Maand van de poëziedefinitie: poëzie is als humor
Veel mensen maak graag een onderscheid tussen gedichten en poëzie. Het predikaat ‘poëzie’ is voor slechts weggelegd is voor een deel van de gedichten, maar het criterium ervoor is, kunnen ze niet precies uitleggen. Dit wordt vaak als een positief punt gezien: poëzie is iets mysterieus.
Waar kunnen we dit mee vergelijken? We noemden al kunst met een grote of kleine k. In deze post kijken we naar het onderscheid tussen grappen en humor. Zijn gevoel voor humor en gevoel voor poëzie vergelijkbaar? En zo ja, zijn ze beide mysterieus of juist niet?

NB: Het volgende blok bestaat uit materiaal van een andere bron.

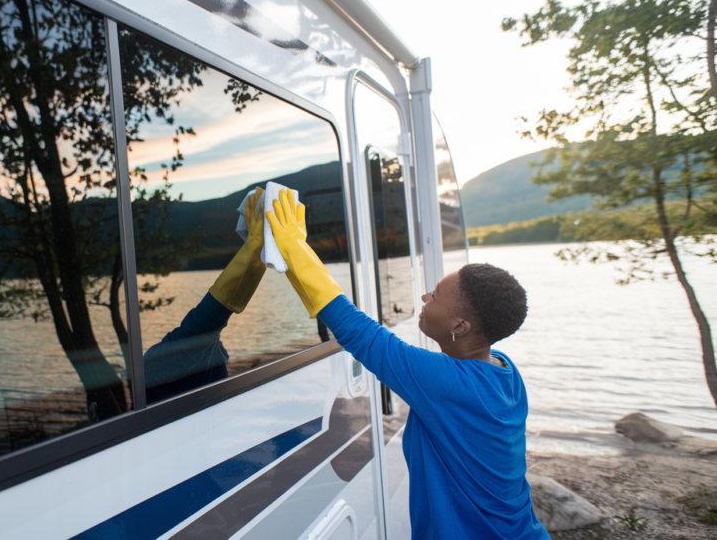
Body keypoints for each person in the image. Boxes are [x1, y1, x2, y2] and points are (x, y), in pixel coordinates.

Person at [266, 188, 550, 540]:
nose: (424, 297)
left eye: (435, 295)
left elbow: (360, 333)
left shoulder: (446, 383)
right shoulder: (505, 371)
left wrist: (294, 246)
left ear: (459, 327)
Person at [142, 187, 267, 403]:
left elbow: (205, 325)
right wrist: (254, 250)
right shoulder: (160, 363)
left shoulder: (158, 364)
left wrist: (254, 251)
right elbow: (206, 321)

De vergelijking tussen poëzie en humor lijkt op één punt tenminste mank te gaan: poëzie is van toepassing op gedichten, maar humor niet per se op geïsoleerde grappen. Humor is afhankelijk van degene die de grap maakt, van de uitvoering, van de context, van het gezelschap en zelfs van de de toehoorder. Dan zien we nóg twee verschillen: het wordt algemeen aanvaard dat beleving van humor tussen individuen en groepen verschilt en gevoeligheid voor humor heeft (bijna) iedereen.
Wat gebeurt er wanneer we poëzie analoog aan humor omschrijven? Poëzie is dan niet meer strikt van toepassing op gedichten, maar ook afhankelijk van de dichter, de presentatie, het publiek en de individuele lezer. Dit verklaart in één keer ontzettend veel. Bijvoorbeeld het feit dat gevorderde lezers en dichters het deels oneens zijn over wat poëzie is. Het zorgt voor een demystificatie van poëzie. Poëzie is geen mysterie, we hebben het gewoon allemaal net ergens anders over.
Hier kun je tegen inbrengen dat dit niet is hoe we het woord ‘poëzie’ gebruiken.
Het antwoord hierop: we zouden het zo moeten gebruiken. Het zou de Parnassus wat minder een apenrots maken.